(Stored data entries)
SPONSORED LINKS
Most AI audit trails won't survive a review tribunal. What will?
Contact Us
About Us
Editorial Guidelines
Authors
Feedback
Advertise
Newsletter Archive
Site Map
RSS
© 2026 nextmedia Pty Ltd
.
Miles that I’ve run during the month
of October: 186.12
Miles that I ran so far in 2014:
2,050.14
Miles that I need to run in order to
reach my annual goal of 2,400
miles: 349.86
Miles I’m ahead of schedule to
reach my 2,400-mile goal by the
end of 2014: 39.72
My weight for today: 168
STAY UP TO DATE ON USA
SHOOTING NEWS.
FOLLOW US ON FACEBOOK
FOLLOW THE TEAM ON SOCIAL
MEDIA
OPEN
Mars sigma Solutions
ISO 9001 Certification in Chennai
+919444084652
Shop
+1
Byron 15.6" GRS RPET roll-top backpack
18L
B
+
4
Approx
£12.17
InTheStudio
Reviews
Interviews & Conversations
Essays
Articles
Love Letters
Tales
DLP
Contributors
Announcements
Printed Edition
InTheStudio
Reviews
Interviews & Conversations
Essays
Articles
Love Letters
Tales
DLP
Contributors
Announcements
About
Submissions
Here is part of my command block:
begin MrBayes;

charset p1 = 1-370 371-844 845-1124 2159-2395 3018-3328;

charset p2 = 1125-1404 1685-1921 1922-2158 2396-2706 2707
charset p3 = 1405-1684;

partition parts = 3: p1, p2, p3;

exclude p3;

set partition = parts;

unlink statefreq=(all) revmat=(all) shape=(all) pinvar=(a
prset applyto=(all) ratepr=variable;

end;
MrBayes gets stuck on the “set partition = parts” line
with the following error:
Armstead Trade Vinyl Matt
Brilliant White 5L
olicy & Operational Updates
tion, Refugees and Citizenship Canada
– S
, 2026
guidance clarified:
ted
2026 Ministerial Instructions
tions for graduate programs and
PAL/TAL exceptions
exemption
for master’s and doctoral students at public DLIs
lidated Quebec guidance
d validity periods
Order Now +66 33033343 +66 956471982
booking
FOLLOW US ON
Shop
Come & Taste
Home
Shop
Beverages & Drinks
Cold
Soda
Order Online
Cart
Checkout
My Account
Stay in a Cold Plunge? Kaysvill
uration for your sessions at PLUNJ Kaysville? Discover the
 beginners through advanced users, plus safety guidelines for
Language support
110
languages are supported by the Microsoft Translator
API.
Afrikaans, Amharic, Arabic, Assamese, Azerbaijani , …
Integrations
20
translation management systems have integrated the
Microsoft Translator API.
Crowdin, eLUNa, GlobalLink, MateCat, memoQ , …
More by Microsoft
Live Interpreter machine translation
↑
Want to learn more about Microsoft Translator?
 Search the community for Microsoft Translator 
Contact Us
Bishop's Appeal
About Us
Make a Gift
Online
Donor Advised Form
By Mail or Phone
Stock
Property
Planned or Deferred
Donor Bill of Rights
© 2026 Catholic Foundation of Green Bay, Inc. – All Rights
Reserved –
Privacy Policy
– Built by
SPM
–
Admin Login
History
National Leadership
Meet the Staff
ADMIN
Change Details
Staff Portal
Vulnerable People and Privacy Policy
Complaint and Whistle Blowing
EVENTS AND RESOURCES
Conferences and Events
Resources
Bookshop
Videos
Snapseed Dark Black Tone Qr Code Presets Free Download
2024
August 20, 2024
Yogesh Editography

What you should do — Taking the lines above, repeat exactly those from the line that contains "My weight for today: 168" through the line that contains "with the following", and both of those lines as well. Include nothing else.

Reply to the exercise —
My weight for today: 168
STAY UP TO DATE ON USA
SHOOTING NEWS.
FOLLOW US ON FACEBOOK
FOLLOW THE TEAM ON SOCIAL
MEDIA
OPEN
Mars sigma Solutions
ISO 9001 Certification in Chennai
+919444084652
Shop
+1
Byron 15.6" GRS RPET roll-top backpack
18L
B
+
4
Approx
£12.17
InTheStudio
Reviews
Interviews & Conversations
Essays
Articles
Love Letters
Tales
DLP
Contributors
Announcements
Printed Edition
InTheStudio
Reviews
Interviews & Conversations
Essays
Articles
Love Letters
Tales
DLP
Contributors
Announcements
About
Submissions
Here is part of my command block:
begin MrBayes;

charset p1 = 1-370 371-844 845-1124 2159-2395 3018-3328;

charset p2 = 1125-1404 1685-1921 1922-2158 2396-2706 2707
charset p3 = 1405-1684;

partition parts = 3: p1, p2, p3;

exclude p3;

set partition = parts;

unlink statefreq=(all) revmat=(all) shape=(all) pinvar=(a
prset applyto=(all) ratepr=variable;

end;
MrBayes gets stuck on the “set partition = parts” line
with the following error:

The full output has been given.